** PROBLEM TO SOLVE **
Word for word, write out all the entries below, omitting every picture.

━━━━━━━━━━━━━━━━━━━━━━━━━━━━━━

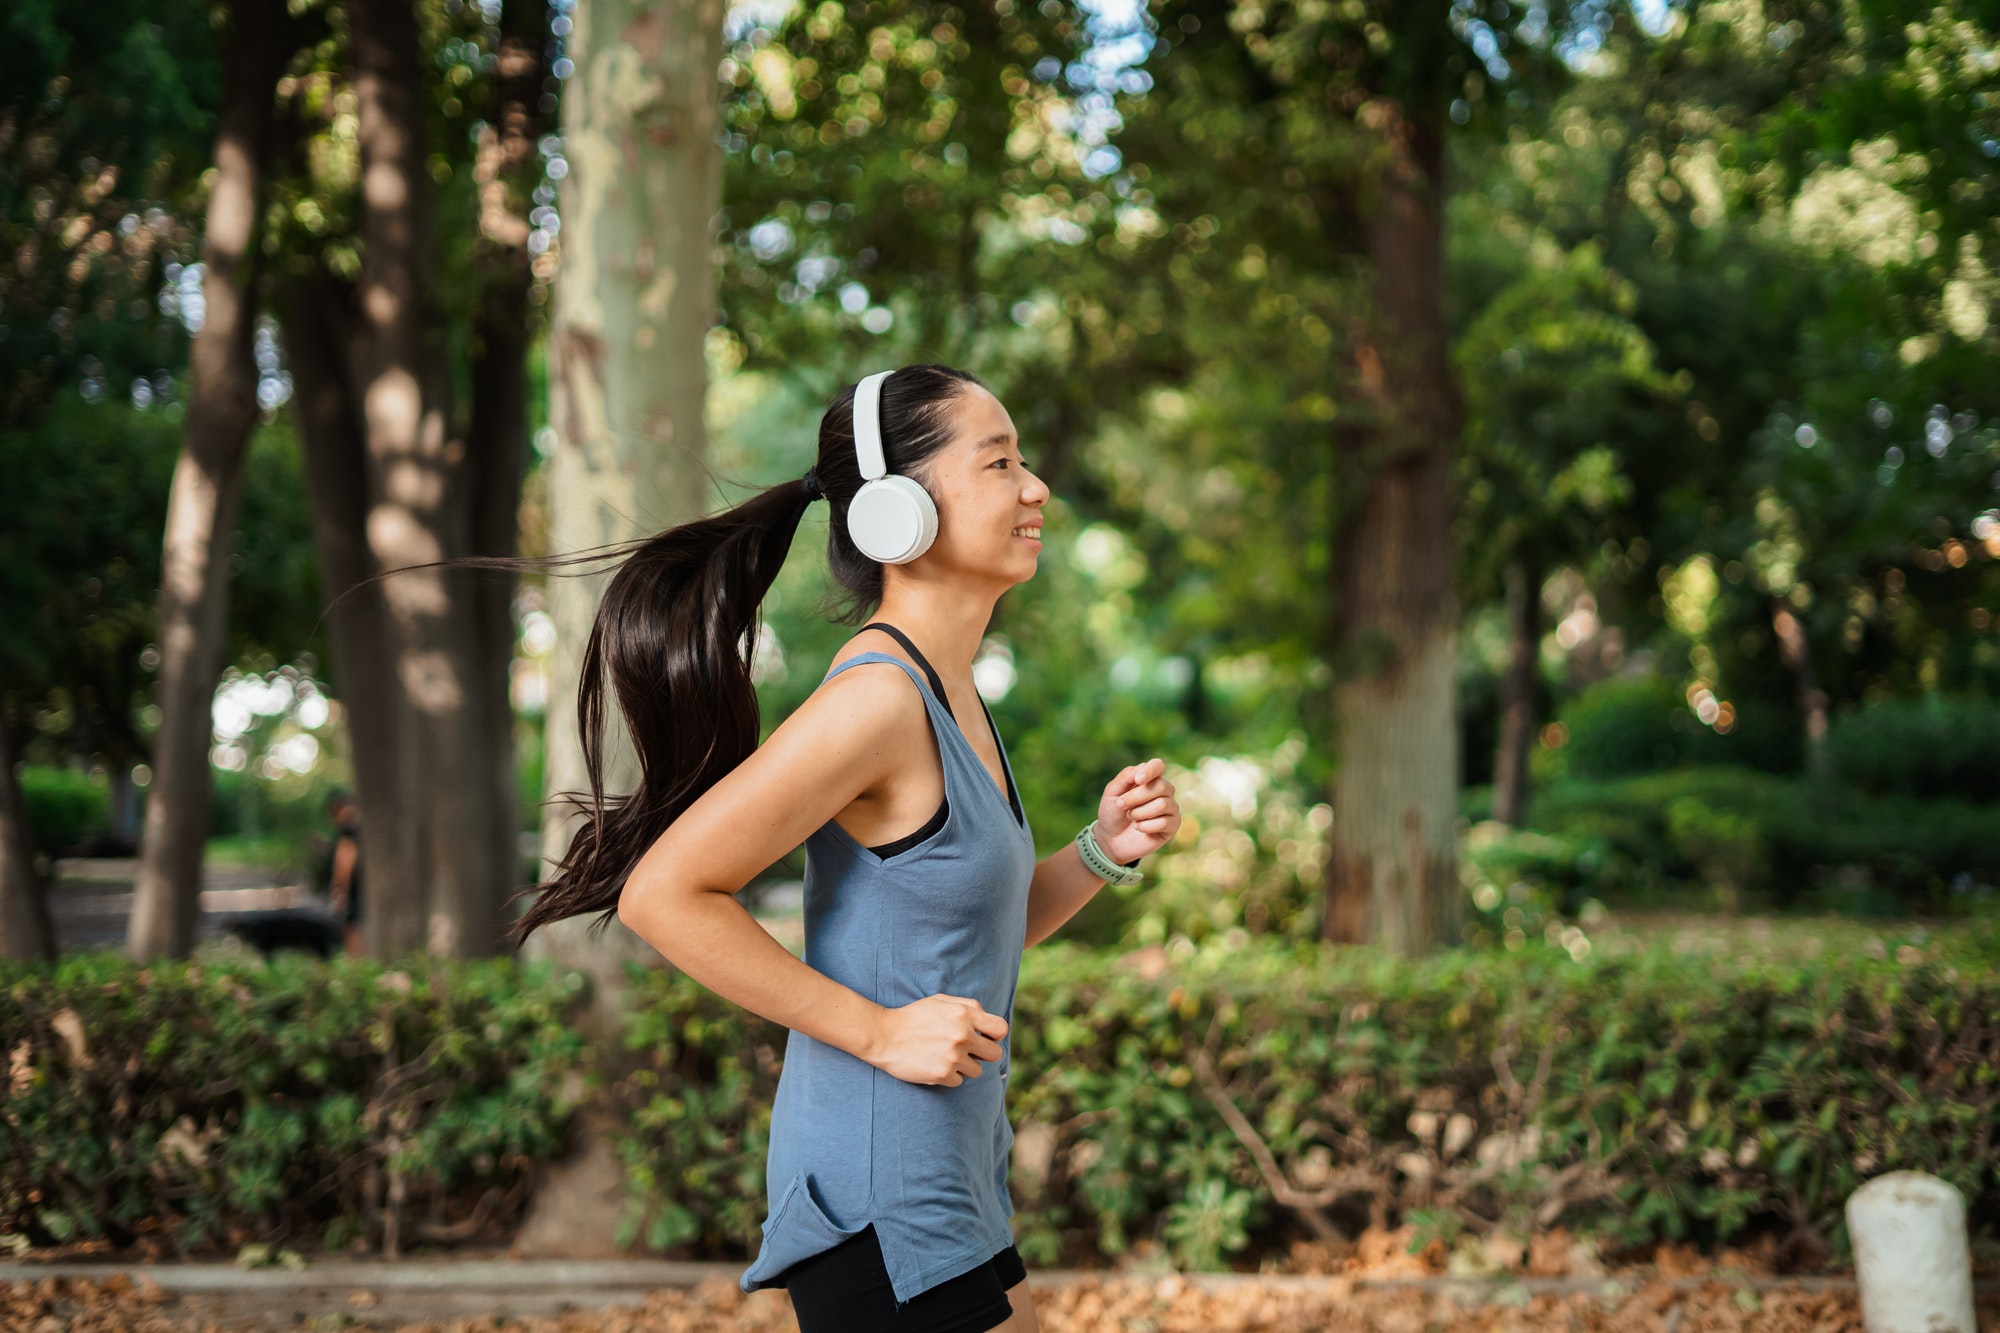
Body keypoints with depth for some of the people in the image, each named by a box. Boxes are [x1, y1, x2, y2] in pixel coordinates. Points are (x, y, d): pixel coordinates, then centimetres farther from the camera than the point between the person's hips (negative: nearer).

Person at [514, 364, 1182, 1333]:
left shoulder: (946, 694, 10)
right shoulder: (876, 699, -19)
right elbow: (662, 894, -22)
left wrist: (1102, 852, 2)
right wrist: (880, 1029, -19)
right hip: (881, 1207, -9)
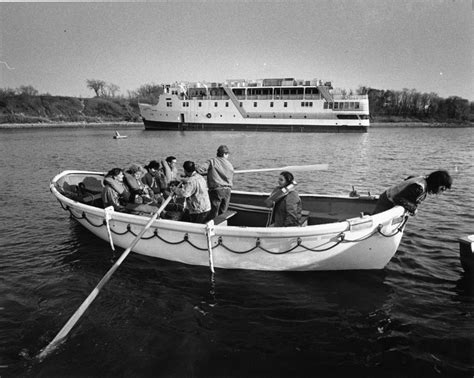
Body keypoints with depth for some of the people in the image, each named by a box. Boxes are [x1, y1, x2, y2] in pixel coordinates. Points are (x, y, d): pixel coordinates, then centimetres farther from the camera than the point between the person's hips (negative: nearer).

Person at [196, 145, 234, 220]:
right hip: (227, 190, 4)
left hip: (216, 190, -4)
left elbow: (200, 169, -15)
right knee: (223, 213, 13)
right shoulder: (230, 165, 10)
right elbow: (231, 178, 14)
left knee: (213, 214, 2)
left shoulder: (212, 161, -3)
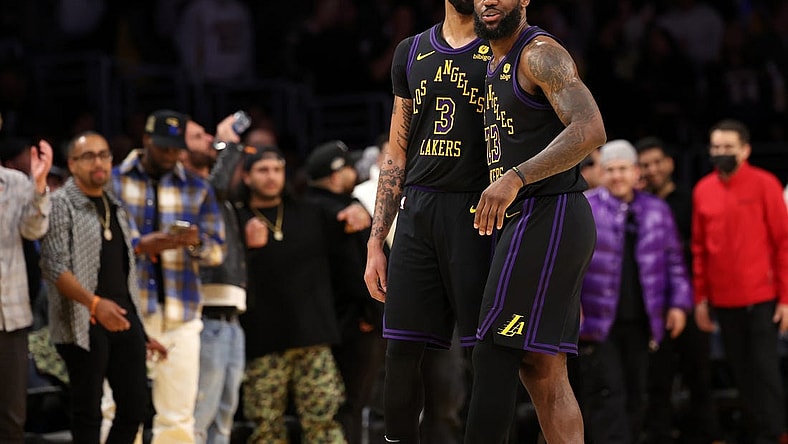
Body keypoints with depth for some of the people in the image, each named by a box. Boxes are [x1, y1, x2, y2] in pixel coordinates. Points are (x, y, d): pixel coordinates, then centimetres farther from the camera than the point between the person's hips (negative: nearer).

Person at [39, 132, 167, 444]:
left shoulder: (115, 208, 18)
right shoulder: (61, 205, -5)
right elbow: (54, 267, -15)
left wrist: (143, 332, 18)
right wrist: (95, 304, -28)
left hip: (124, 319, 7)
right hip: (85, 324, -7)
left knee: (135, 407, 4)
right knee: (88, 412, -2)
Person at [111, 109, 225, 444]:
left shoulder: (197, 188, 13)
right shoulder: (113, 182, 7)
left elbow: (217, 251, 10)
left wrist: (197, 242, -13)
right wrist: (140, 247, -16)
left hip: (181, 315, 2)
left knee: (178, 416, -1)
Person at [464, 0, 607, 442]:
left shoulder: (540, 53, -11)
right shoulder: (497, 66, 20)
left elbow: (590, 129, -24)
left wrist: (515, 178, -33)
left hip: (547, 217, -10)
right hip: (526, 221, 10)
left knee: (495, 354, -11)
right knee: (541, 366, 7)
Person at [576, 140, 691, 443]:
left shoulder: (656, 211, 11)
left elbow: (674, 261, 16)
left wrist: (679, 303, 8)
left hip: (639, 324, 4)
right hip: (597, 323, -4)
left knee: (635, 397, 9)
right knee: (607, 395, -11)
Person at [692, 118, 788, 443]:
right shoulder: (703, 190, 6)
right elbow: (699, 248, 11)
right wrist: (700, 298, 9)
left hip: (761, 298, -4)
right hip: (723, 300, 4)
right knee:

━━━━━━━━━━━━━━━━━━━━━━━━━━━━━━

** TASK OUTPUT **
Body keypoints with depth for some of the people in the image, each named by a box. Boxes are [x1, y1, x2, y2] in pixel coordinates. Points are (x, y, d): pixel coordinates, then centimetres farther from the camera than the point between the person's hips (negative: nearer).

Person at [514, 364, 1182, 1333]:
left shoulder: (946, 694, 10)
right shoulder: (876, 699, -19)
right elbow: (662, 894, -22)
left wrist: (1102, 852, 2)
right wrist: (880, 1029, -19)
right hip: (881, 1207, -9)
Body keypoints with depth for some of the people in the image, each named by a box. Boxes are [x1, y1, x2, y2] in pixel coordinates. Points are (x, y, d): pixel coordinates, then centimetres farther from the camera than the point between the person's hips (negative: nearer).

Person at [196, 145, 234, 220]:
right hip: (227, 190, 4)
left hip: (216, 190, -4)
left elbow: (200, 169, -15)
right knee: (223, 213, 13)
right shoulder: (230, 165, 10)
right elbow: (231, 178, 14)
left knee: (213, 214, 2)
left shoulder: (212, 161, -3)
Body keypoints with depth for some of the people in the image, each named by a box. Boxes are [x1, y1, x2, y2] in pixel coordinates. Points are (x, y, d): pixel coordinates, then centimetres farther from the camera than the point between the person's hips (negative: nearer).

Person at [39, 132, 167, 444]:
left shoulder: (115, 208, 18)
right shoulder: (61, 205, -5)
right elbow: (54, 267, -15)
left wrist: (143, 332, 18)
right wrist: (95, 304, -28)
left hip: (124, 319, 7)
right hip: (85, 324, -7)
left knee: (135, 407, 4)
right knee: (88, 412, -2)
Person at [111, 109, 225, 444]:
left shoulder: (197, 188, 13)
right shoulder: (113, 182, 7)
left elbow: (217, 251, 10)
left wrist: (197, 242, -13)
right wrist: (140, 247, -16)
left hip: (181, 315, 2)
left knee: (178, 416, -1)
Person at [464, 0, 607, 442]:
left shoulder: (540, 53, -11)
right shoulder: (497, 66, 20)
left elbow: (590, 129, -24)
left wrist: (515, 178, -33)
left hip: (547, 217, -10)
right hip: (526, 221, 10)
left knee: (495, 354, -11)
right knee: (541, 366, 7)
Person at [576, 140, 691, 443]:
left shoulder: (656, 211, 11)
left elbow: (674, 261, 16)
left wrist: (679, 303, 8)
left hip: (639, 324, 4)
right hip: (597, 323, -4)
left knee: (635, 397, 9)
right knee: (607, 395, -11)
Person at [692, 118, 788, 443]:
right shoulder: (703, 190, 6)
right elbow: (699, 248, 11)
right wrist: (700, 298, 9)
left hip: (761, 298, -4)
right hip: (723, 300, 4)
right knee:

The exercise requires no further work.